“希望這一次,我主當得天佑,凱旋而歸!”
……
東風谷邊沿。
“殺啊!!”
伊藤輝此時完全已經殺紅眼了,在他眼中前方狼狽竄逃的正陽王根本不是冒頓的胞弟,僅僅是一隻等待被狩獵命運的獵物,沿途伊藤輝這五千輕騎不斷咬住正陽王護衛軍的尾巴,足足追襲斬殺了近千人,眼下還有性命跟著繼續逃的,頂多也就一千多人的規模。
“王爺,王爺!繞進前面那道谷口,只要命令尾隨軍卒原地列陣,我等便可保全性命逃回大營了!”
從旁幾個謀士看上去比正陽王還興奮,畢竟像他們這種早已高官厚祿加身的文臣,往往是最貪生畏死的一批,哪還有心思顧忌手下將士們的生死,只要自己能活下去,要他們做什麼都成!
尷尬的是正陽王這個一軍領袖,也跟這些廢物一個想法!
“不行了,我的馬快跑不動了,列陣,馬上列陣,就算用你們的身體扛,也要給我擋住那個該死的伊藤輝!”
“王爺,那邊有座橋,先過了橋再說!”
眼見這一群匈奴王護衛如同喪家之犬一般跌跌撞撞的向前逃竄,背後東胡士兵們在右賢王的帶領下殺的正起勁,只顧一味追上去,誓要取下正陽王人頭方能罷手!
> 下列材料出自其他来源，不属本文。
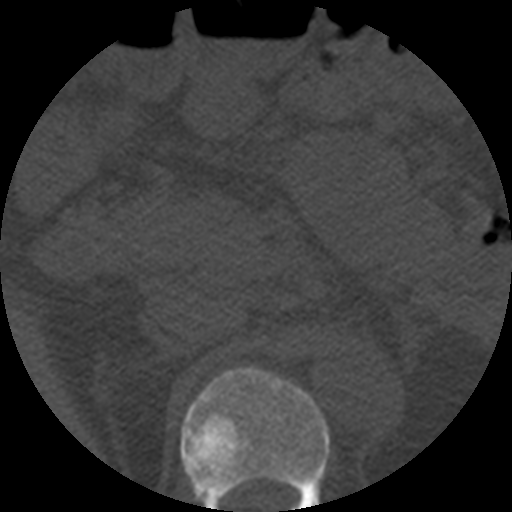
CT including the spine, one axial slice. Position 223 of 508 along the scan axis. Reconstruction kernel STANDARD. Bone window (W 1800 / L 400 HU). 1.25 mm slice thickness. 512 × 512 image matrix, field of view 160 × 160 mm. Patient age 57 years. From the clinical record (not read from this slice): primary cancer: prostate.
Annotated regions visible in this slice (semi-automatic segmentation, software-assisted and operator-edited):
- T12 vertebra: bounding box (x1, y1, x2, y2) in pixels: (180, 367, 330, 512)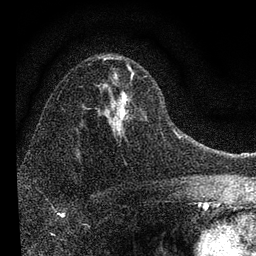
Breast MRI, one axial slice. Slice 50 of 72 in the series (ordered by position). Cropped to one breast. Dynamic contrast-enhanced series, time point 2 of 7 at this slice position (early post-contrast). 3 T. TE 2.2 ms, TR 6.2 ms. 2.2 mm slice thickness. 256 × 256 image matrix. Female patient.
Structures marked on this image (semi-automatic segmentation, software-assisted and operator-edited):
- enhancing-tissue mask used for the functional tumour volume (all voxels passing the contrast-enhancement thresholds inside the analysis volume; usually the tumour): box from (x=95, y=57) to (x=147, y=135) px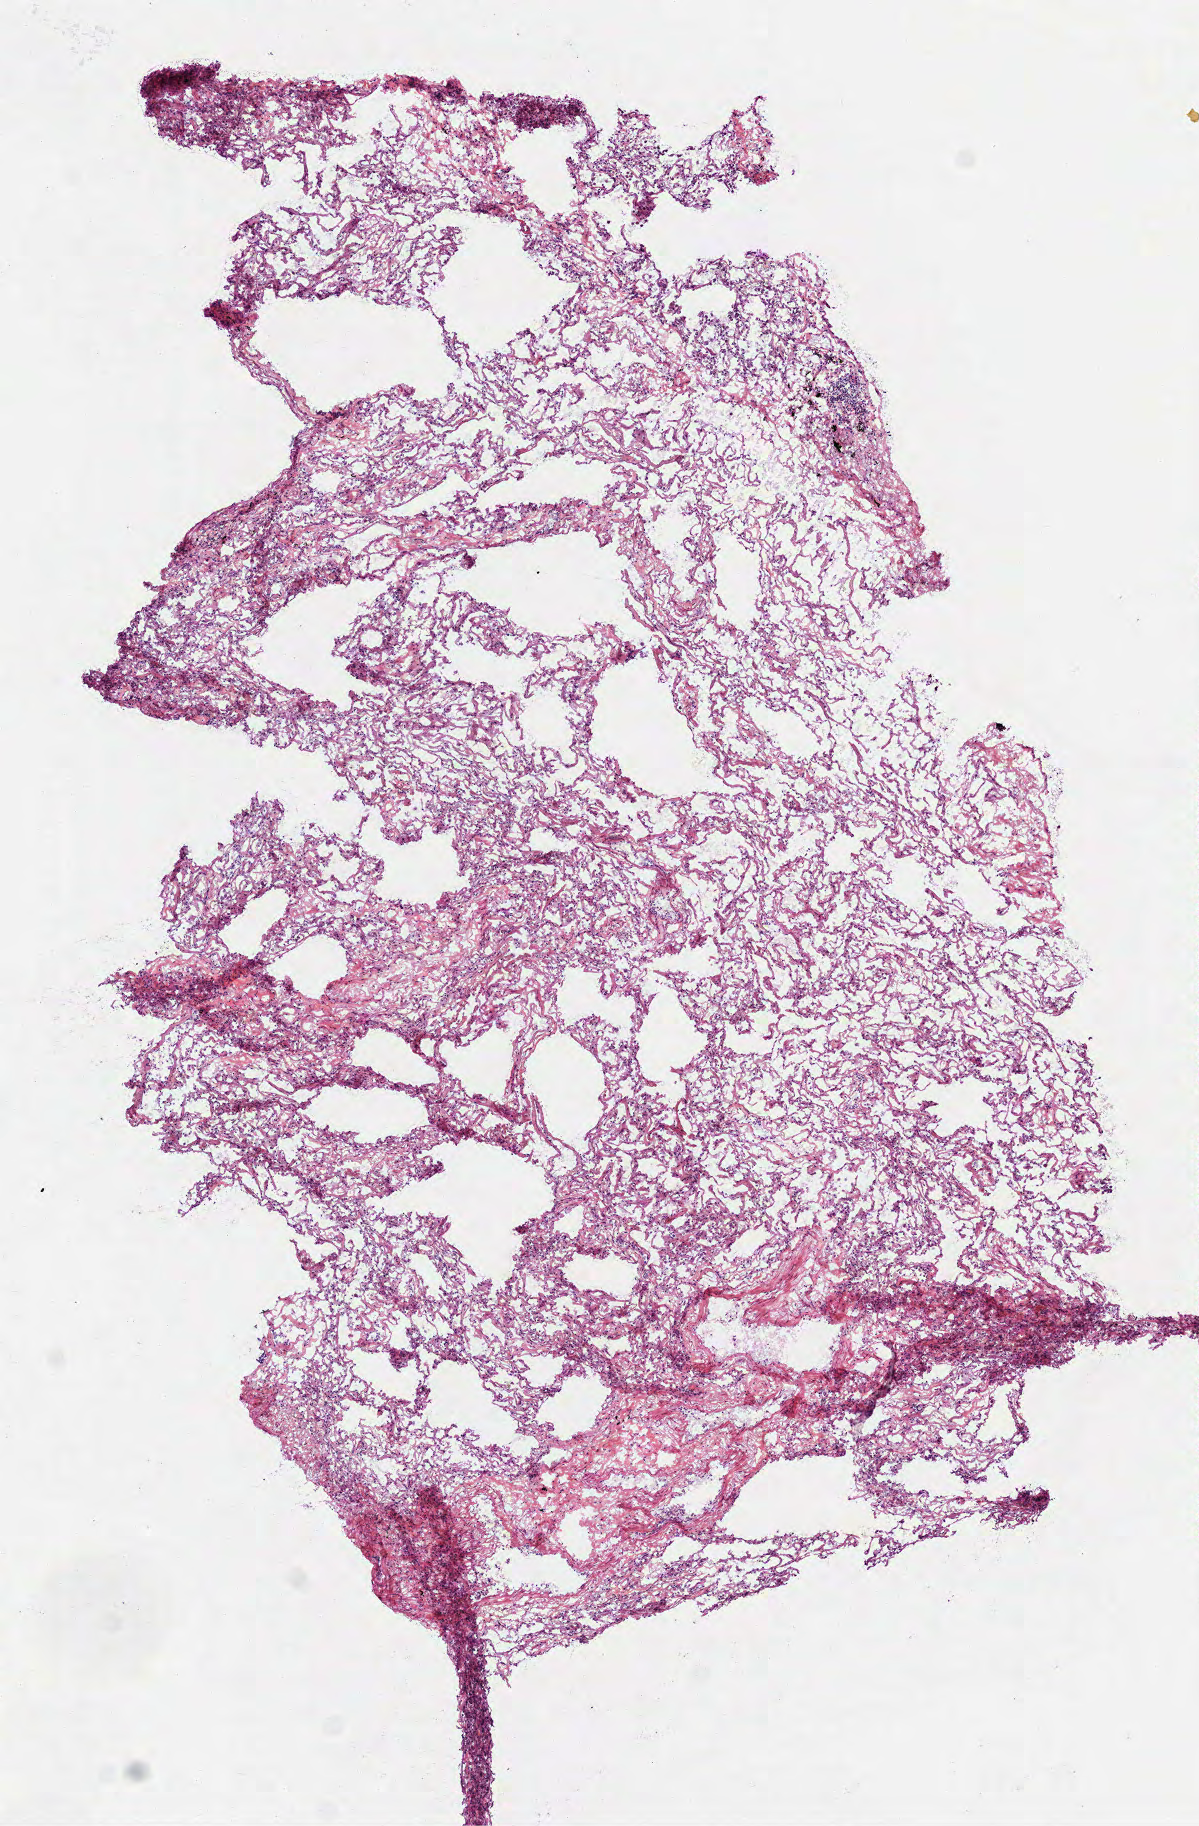
H&E-stained whole-slide image, a low-resolution overview of the entire scanned area, about 4.8 x 7.4 mm (acquisition: 40x scan); frozen section from the top of the tissue portion; sample: solid tissue normal (non-tumour tissue), lung. Female patient; age at initial diagnosis 70 years.
This section: solid tissue normal (non-tumour) sample from the same patient. Patient diagnosis: Adenocarcinoma, NOS (middle lobe, lung).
兩方人馬先後度了那石橋,算是進入了東風谷的正域,隨著匈奴一方人牆式的軍陣再度鋪展開來,正陽王看上去似是得到了最後一個得以喘息的機會,若能抓住這個契機,他還有希望逃出生天。
“正陽王小兒,看來你還沒有感到絕望啊,那麼這一次,我倒要看看你還有如何脫身之法,給我衝過去!”
伊藤輝手中長劍一甩打馬向前,於那數層軍陣人牆飛騰而起,引著身後數以千計的輕騎兵不顧一切的衝了上來。
“呃啊!!”
痛苦的哀嚎聲,被馬蹄踐踏成肉泥的血霧肆意翻飛,數不清的匈奴戰士就這樣被生生踏碎,落得個死無全屍的下場,他們用鮮血鋪就出一線生機,只為讓這個昏聵無道的廢物王爺走的更遠。
“糟糕!前面……好像沒有出路了!王爺,這下怎麼辦?”
原本看上去,這東風谷口外是極開闊的平原視野,可近距離一看,這尼瑪居然是一處斷背懸崖,整個山谷其實是被斷裂的峰巒填充,道路皆盤山而就,唯獨最下方那石橋的位置算是四通八達的唯一要隘,可以說正陽王這幫人,是將自己,連同身後的伊藤輝五千輕騎全都引進了死衚衕!
“跑啊,你不是很能麼?堂堂匈奴正陽王,連正面抗敵的勇氣都沒有,讓自己手下三千精銳枉死大半,今天,我不妨做這個替天行道的人,將你亂刃分屍方才痛快!”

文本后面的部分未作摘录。